Artists like Thatcher are explicitly exploring these ideas in their work. In 2018, Thatcher created Otherness for San Francisco Ballet, which he calls “a love letter to gender nonconformity” and which he contrasts with the narrow and negative depictions of it in the ballet canon, like Carabosse in Sleeping Beauty or the stepsisters in Cinderella.
“I’d love to see queerness represented in a three-dimensional way onstage,” Thatcher says. Drag “unlocks this permission to explore and be challenging and see the world in a new way.” In 2018, he created Second Cast, a project that brought together dance and drag to raise money for local charities. (His drag name is Prunella, but she doesn’t perform often: “I don’t want to twist an ankle.”)
Others challenging gender conventions in dance through drag include James Whiteside, a principal dancer with American Ballet Theatre, who has been highly visible and vocal as his drag persona, Ühu Betch, and who has choreographed gender-fluid work. The nonbinary dancer Maxfield Haynes, a member of Complexions Contemporary Ballet, told Dance Magazine that they spent part of the past year “working on my makeup skills. Painting is such a meditative practice for me.”

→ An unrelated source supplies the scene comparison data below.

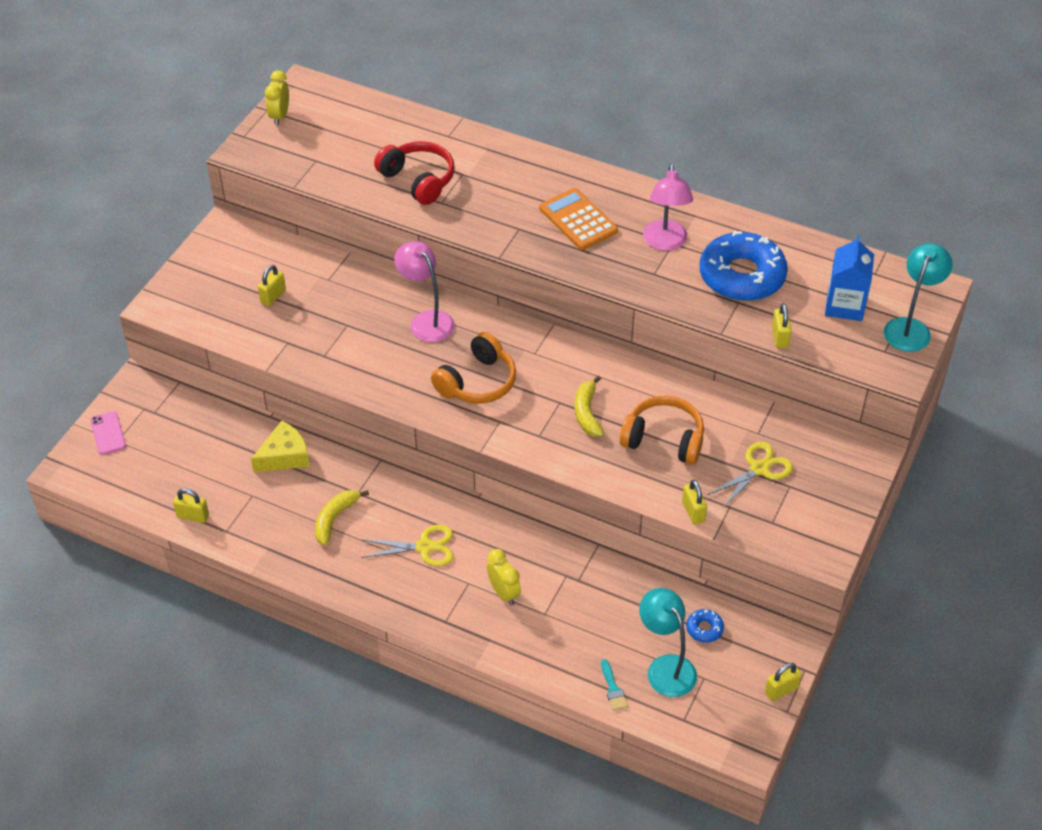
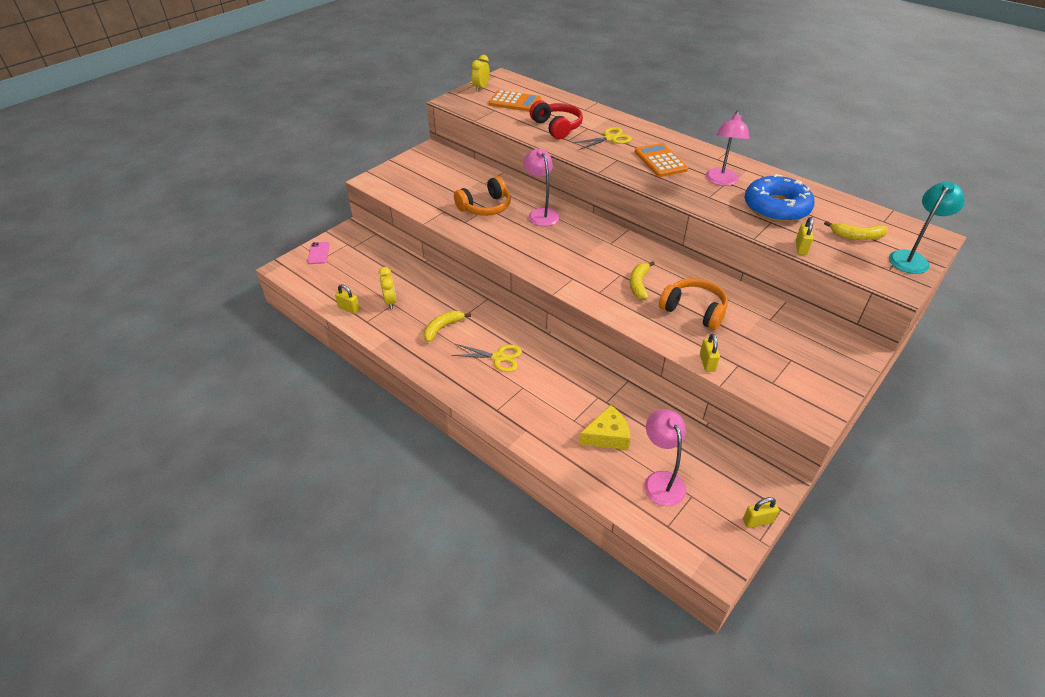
camera: 15 degrees right, 5 degrees down
(273, 296) = (445, 186): yellow padlock -> none
(284, 456) = (424, 285): yellow cheese -> yellow cheese (607, 436)
(341, 138) = (515, 102): none -> orange calculator
(477, 382) = (564, 253): orange headphones -> orange headphones (485, 207)
(503, 593) = (546, 399): yellow clock -> yellow clock (390, 302)
(613, 688) = (613, 487): turquoise brush -> none
(665, 667) = (661, 480): turquoise lamp -> pink lamp
(704, 629) = (699, 458): blue donut -> none
(759, 469) = (767, 343): yellow scissors -> yellow scissors (610, 138)
(844, 305) = (857, 236): blue carton -> yellow banana

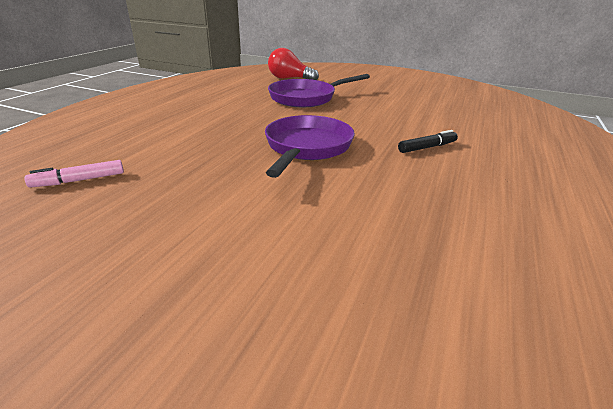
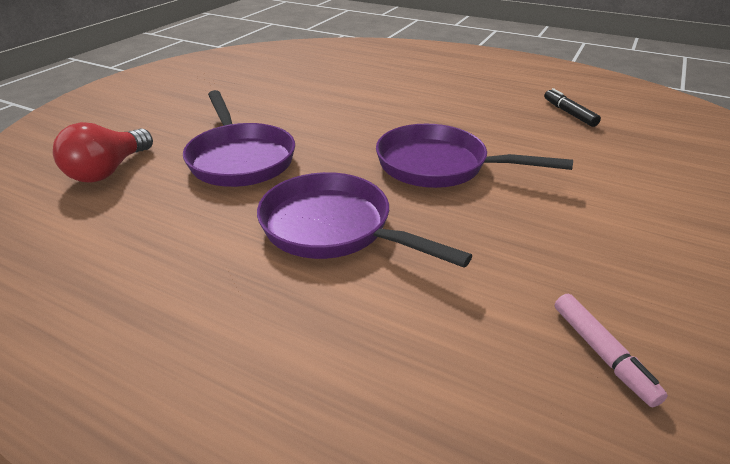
camera: 85 degrees left, 5 degrees up
(229, 119) = (333, 228): none -> purple pan
(427, 147) = (427, 105): black marker -> black marker (569, 113)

And beyond the art of drag, this broader reimagining of gender roles has included Adriana Pierce’s #QueertheBallet initiative, which aims to give visibility to queer women and nonbinary ballet dancers and challenge the genre’s entrenched gendered movement.
The current synergy between dance and drag illustrates a profound shift in social attitudes toward the spectrum of gender expression. “When I joined the Trocks in the 1980s, it was a career wrecker,” Dobrin recalls. “The New York Times wouldn’t write about us…We had a lot of disrespect from the mainstream media.” Now, he says, “I’ve noticed a lot of kids in the audience. It’s an acceptable theatrical experience for kids, and a great introduction to dance.”
It’s an introduction that, increasingly, allows for a broader conception of gender expression onstage and in life. Which feels natural for Gosa. “Why not have dancers be at the front of this?” he asks. “We’re already expressive in using our bodies to present ourselves. Why not be more fun and free and express all kinds of gender expression? I think we should celebrate it more.”